Indian doctor Mohamed Haneef has now spent two nights in detention in Queensland being grilled by security agencies and the Australian Federal Police about alleged links to last weekend’s attempted bombings in the UK. And now the Australians are preparing to let their British counterparts interrogate Dr Haneef.
But what if Dr Haneef’s reason for buying a one-way ticket to India was simply because he wanted to, as he says, visit his wife Firdous, who is ill, and the couple’s new born baby in Bangalore? And what if the contacts between Dr Haneef and medicos in the UK — who are alleged to be linked to a terror cell in that country — are explainable on the basis that Dr Haneef and some of these doctors might know each other personally or professionally?

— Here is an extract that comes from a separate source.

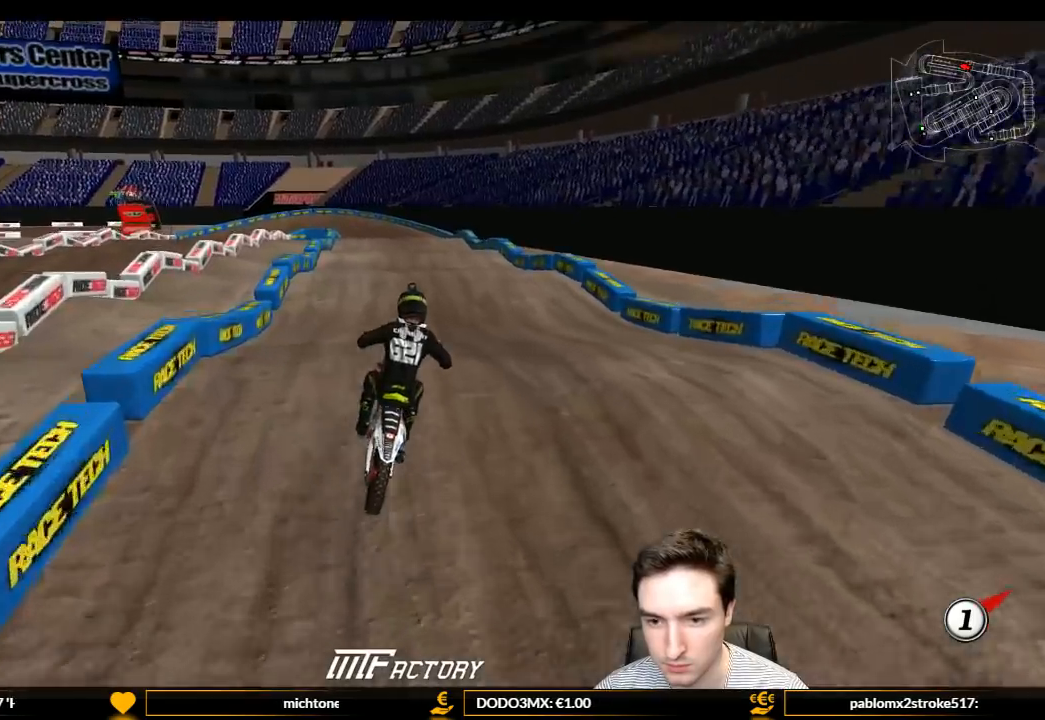
{"buttons": ["L1", "R2"], "left_stick": "center", "right_stick": "center", "events": [[167, "B", "down"], [267, "B", "up"], [333, "left_stick", "left"], [467, "left_stick", "center"]]}
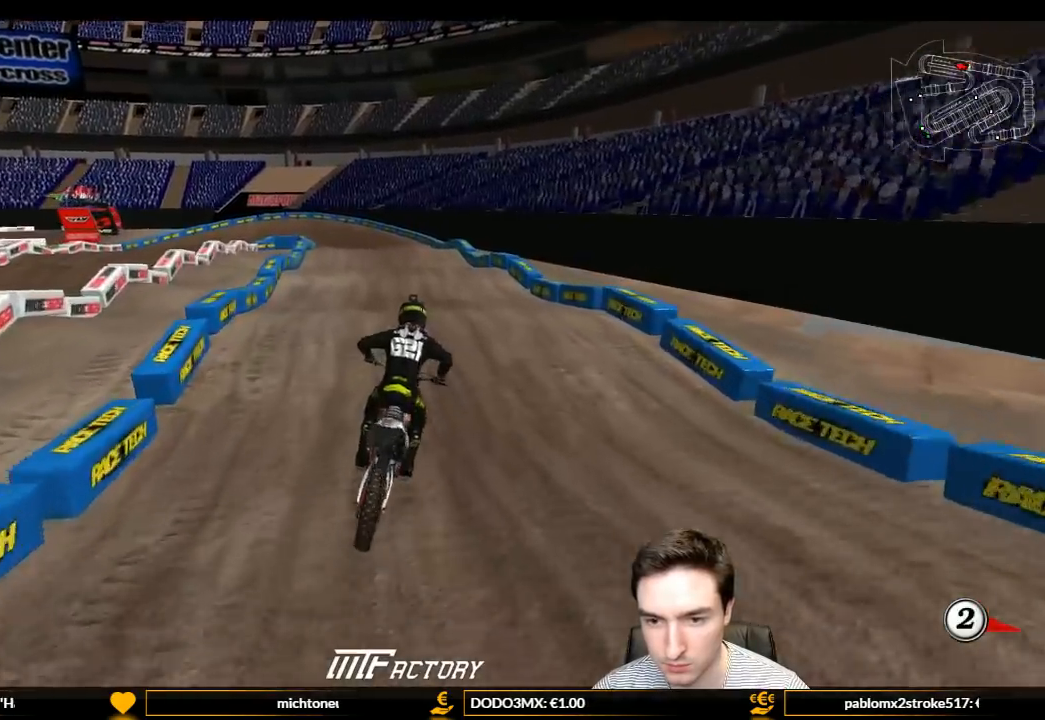
{"buttons": ["R2"], "left_stick": "down-left", "right_stick": "center", "events": [[400, "L1", "up"], [400, "left_stick", "down-left"]]}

No doubt if some or all of this proves to be the case, then Dr Haneef will be released by the authorities. But in the meantime his name has been besmirched in the media with absurd headlines like “Terror doctor”. This morning The Australian, under a headline “Doctor member of sleeper cell” (the quotation marks presumably replacing the qualifier “alleged”), reports breathlessly that, “While no charges have been laid against Dr Haneef, who has been in custody since Monday night, his colleagues have expressed alarm at how seriously police are taking the investigation.”
And naturally the Howard government was eager to assist The Australian in its preparedness to besmirch Dr Haneef. “Senior government sources last night declined to rule out the possibility that the Indian doctor may have been a facilitator or part of a possible ‘sleeper’ cell connected to the doctors now in detention in Britain,” the paper reports this morning.
In the meantime Dr Haneef’s family life has been torn asunder by the frenzied reaction of the Australian authorities, politicians and the media. And it will no doubt be impossible for Dr Haneef to resume practice in Queensland.
But worst of all, because Australia does not have an enforceable charter or bill of rights, unlike the UK and Canada, Dr Haneef will have little or no chance of bringing legal action against the Australian government for wrongful detention or mistreatment while in detention. There will be no such recourse, even if it turns out that the security agencies were simply jumping at shadows and, moreover, guilty of racial stereotyping in arresting Dr Haneef at Brisbane airport simply because he had a one-way ticket to India.
Meanwhile, the witch hunt on foreign doctors has begun. Even ABC journalists and presenters, who ought to know better, have joined the bandwagon. Should there be more extensive checks on foreign doctors? Do we really know who these people are? One can imagine that any Indian, Pakistani, Malaysian, Indonesian, or Middle Eastern doctor in Australia today is under a cloud because of the outrageous attempt to link the issue of foreign doctors in Australia with the events in the UK.
Even Bob Brown, the Greens Party senator who opposes the Howard government’s anti-terror laws, couldn’t resist an opportunistic spray at skilled migrant visas, arguing that you can buy your way into Australia, and by implication, migrants coming to Australia on such visas, could be terrorists.
Take a long cold shower everyone. Dr Haneef is at this stage an innocent man and his colleague on the Gold Coast, Dr Mohammed Asif Ali was released without charge on Tuesday.